A la hora de recortar no hay grandes desigualdades entre izquierdas y derechas, aunque ambos se empeñen en pintarlo de otra forma. Se trata más de una cuestión estética o propagandística que real. Los partidos beben en el mismo caladero de votos y para conseguirlos tomarán medidas muy similares. Es paradójico que algunos gobiernos de izquierda hayan tomado medidas más "duras" que sus contrarios conservadores. En un país como España en el que la consecución de una mayor eficiencia en el gasto, gastar mejor, es compleja dada la estructura política y administrativa que tenemos, siempre se tiende a recortar en aquellas partidas que afectan de una forma indirecta a determinados ciudadanos. No es habitual ver recortes en pensiones o salarios públicos, que son los presupuestos más abultados, al menos no como ocurre en el sector privado, por lo que se tiende a ahorrar en partidas como educación, sanidad, defensa o infraestructuras que al ser mucho más reducidas, son las que sufren recortes porcentualmente más pronunciados.

Los políticos dicen que no se puede gastar menos o incluso plantean que es necesario incrementar el ahorro. Volvamos a la comparación familiar, si en casa pasáramos de un gasto anual de 10.000 euros a más de 100.000 en 30 años cualquiera con un poquito de sentido común diría que seguramente algo se está haciendo diferente. Si en el primer caso viviéramos a base de huevos fritos, con los hermanos heredando la ropa y manteniendo el coche 20 años, diríamos que alguna mejora probablemente sería conveniente, pero ¿hasta el punto de multiplicar el gasto 14 veces? El gasto público per cápita en España en 1980 era de 799 euros, en 1990 se había multiplicado casi por cuatro hasta 3.038 euros, en 2000 fueron 6.132 y en 2012 alcanzamos el pico con un gasto por habitante de 10.855 euros. En 1980 el gasto público suponía un 31,16% del PIB, en 2012 era el 48%. Si las cifras relativas son abultadas, las absolutas son mareantes: en el mismo periodo se pasó de 30.066 millones de euros a 500.071, medio billón de euros. Para los de antes del euro unos 80.000.000.000.000 de pesetas.

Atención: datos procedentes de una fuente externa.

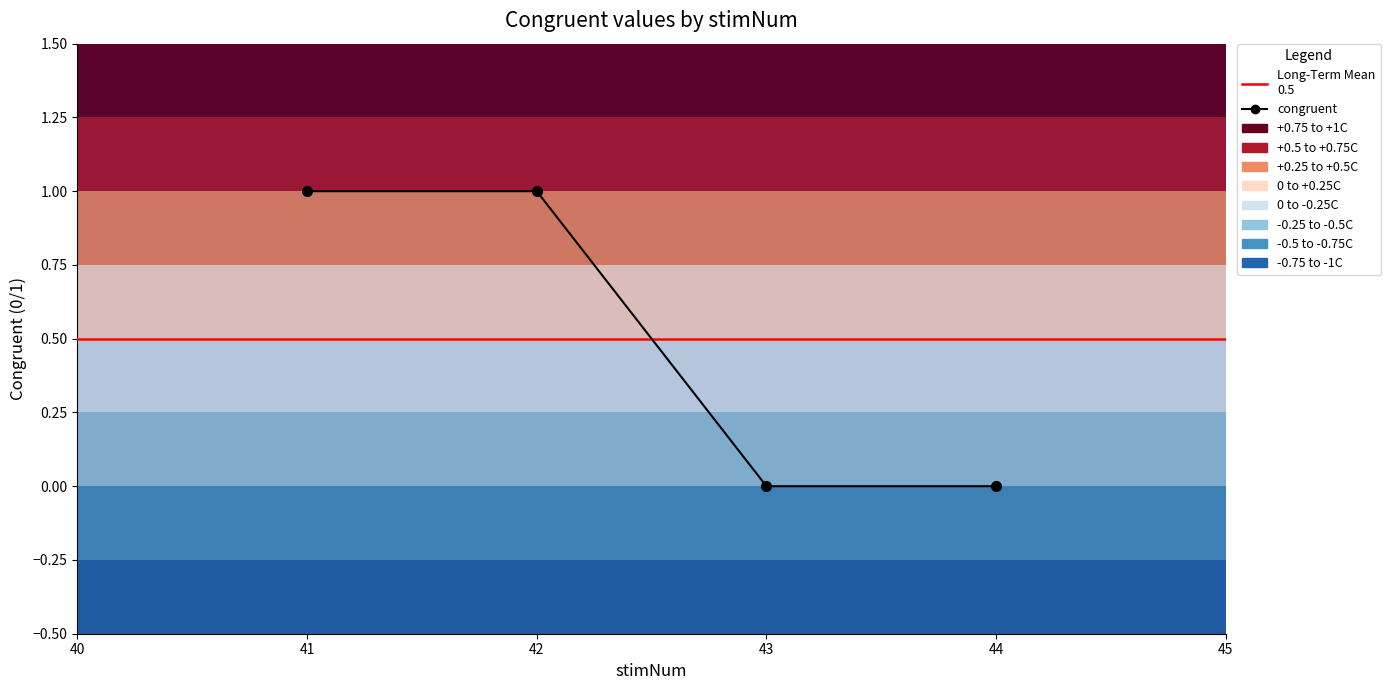

The chart shows a value of 0 at 44. True or false?

True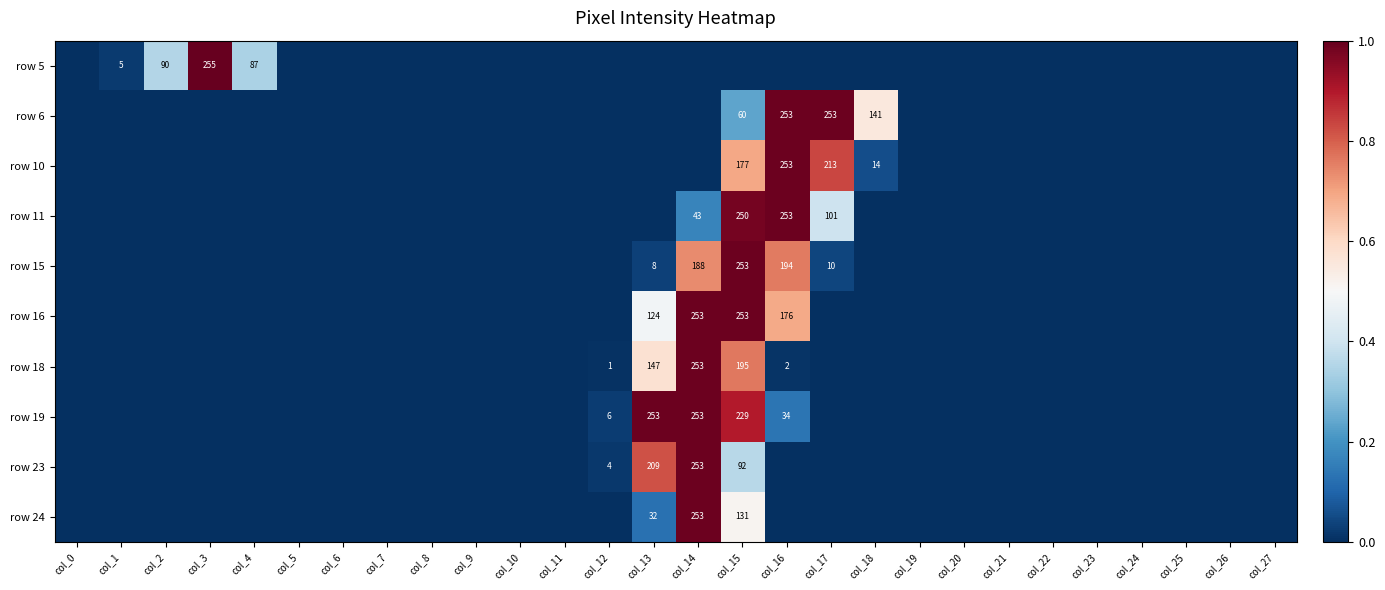

The value of row 23 at col_12 is 4. True or false?

True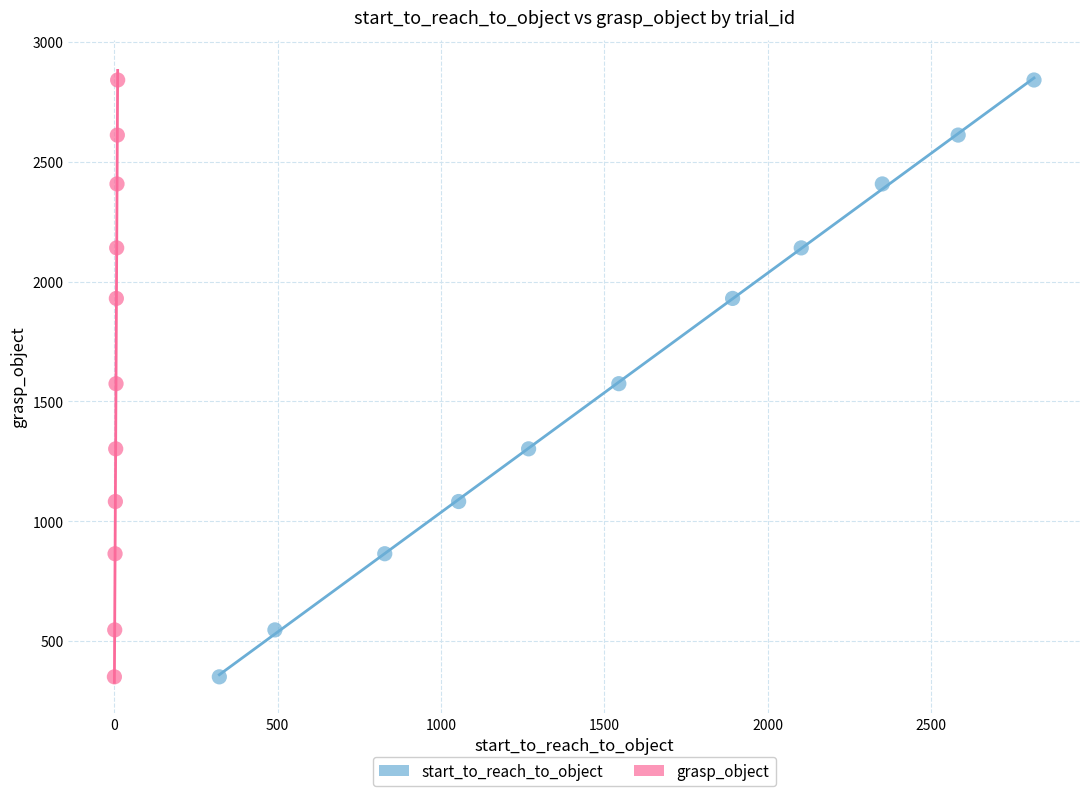

What are all the series names shown in the legend?

start_to_reach_to_object, grasp_object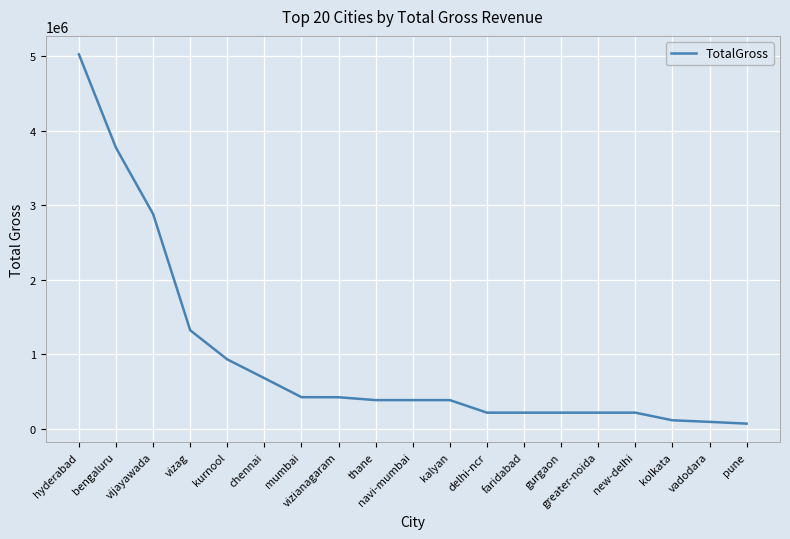

Which category has the highest value across all series?

hyderabad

Si este aumento fuera el único indicador podríamos poner en duda si se puede hacer de otra manera, pero si vemos como se gasta el dinero en otros países, parece que sí hay otras formas de hacer las cosas. Algunos gobiernos apuestan por la competitividad y el crecimiento de la economía, sin jugarlo todo al gasto. Las diferencias son notables: por ejemplo Singapur gastó un 18,14% del PIB, dedicando a educación el 19,93%, la admirada Suiza un 33,7%, Irlanda un 35,1, Estados Unidos un 35,58 o Australia un 37,25%. Ninguno de ellos invierte menos de un 13% en educación, nosotros menos de un 10%.

Por tanto parece que nuestra gran familia, el estado, tiene los mismos problemas que una buena parte de nuestros vecinos europeos: un gasto desbocado, producto de estructuras extremadamente ineficientes, que tienden a la perpetuación de cualquier gasto nuevo que se incorpora. Por otra parte grandes deudas estatales dedicadas en buena medida al mantenimiento del estado del bienestar, que obligan a asignar enormes recursos a pagar intereses, trasladando a las futuras generaciones el coste de una gestión que, como mínimo, es cuestionable.